Development Director Habib Jilani Venas told Dawn that under the Punjab government’s development programme, widening of 30km Noor Shah-Sahiwal Road had been designed two years ago for which the government allocated Rs482 million. The single road had to be widened into two lanes.

Hindrance in the project emerged near DHQ Hospital and Kot Khadim Ali, as the area was congested and several residents of Kot Khadim Ali, shopkeepers and local saw market shopkeepers had illegally occupied the area. The highways department asked the TMA to clear all illegal occupations.

Besides the illegal shops, there were 54 electricity poles on the right side of the single road that had to be removed and later readjusted after widening of the road. Under the project, the 54 poles were to be replaced with 21 new ones that were to be longer and closer to each other than the previous ones.
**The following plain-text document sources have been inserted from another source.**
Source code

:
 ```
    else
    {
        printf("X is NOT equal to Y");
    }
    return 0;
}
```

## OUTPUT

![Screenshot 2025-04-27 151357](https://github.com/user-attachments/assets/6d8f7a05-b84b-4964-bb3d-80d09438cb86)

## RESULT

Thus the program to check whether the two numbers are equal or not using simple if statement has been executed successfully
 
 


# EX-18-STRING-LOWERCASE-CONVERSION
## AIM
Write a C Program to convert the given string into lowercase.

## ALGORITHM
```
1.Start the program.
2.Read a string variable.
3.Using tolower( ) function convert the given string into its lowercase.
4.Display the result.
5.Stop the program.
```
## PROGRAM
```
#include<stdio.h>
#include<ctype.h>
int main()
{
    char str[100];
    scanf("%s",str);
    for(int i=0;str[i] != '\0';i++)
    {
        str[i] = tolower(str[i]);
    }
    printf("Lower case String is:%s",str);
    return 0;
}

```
It was learnt that so far Wapda had replaced only eight poles in the last one year.

Highways department EXEN Zeeshan Butt told Dawn that his department had paid Rs8 million to Wapda during 2010 to replace the poles, but there was no development yet.

Wapda officials on the other hand blamed representatives of the saw owners trade union for creating hindrance.

“Because many saw shops are set up under existing Wapda poles,” Kot Khadim SDO Faisal Husain Kazmi told Dawn.

An insider revealed Wapda does not have the conductor (electricity wire) which was delaying the removal of the poles. The matter was being debated between Wapda and the highways department for one year.

Mushtaq Adil, a resident of Kot Khadim Ali, told Dawn that the old electricity poles had taken up space on the road for traffic coming from Noor Shah. Therefore, the commissioner directed Wapda to remove 13 pools immediately and clear 24-foot wide patch of the road.

Saw Owners Association President Muhammad Ali told Dawn that they would convince shopkeepers to move back. Wapda EXEN Mahar Nawaz Nadeem said the old poles would be removed at the earliest.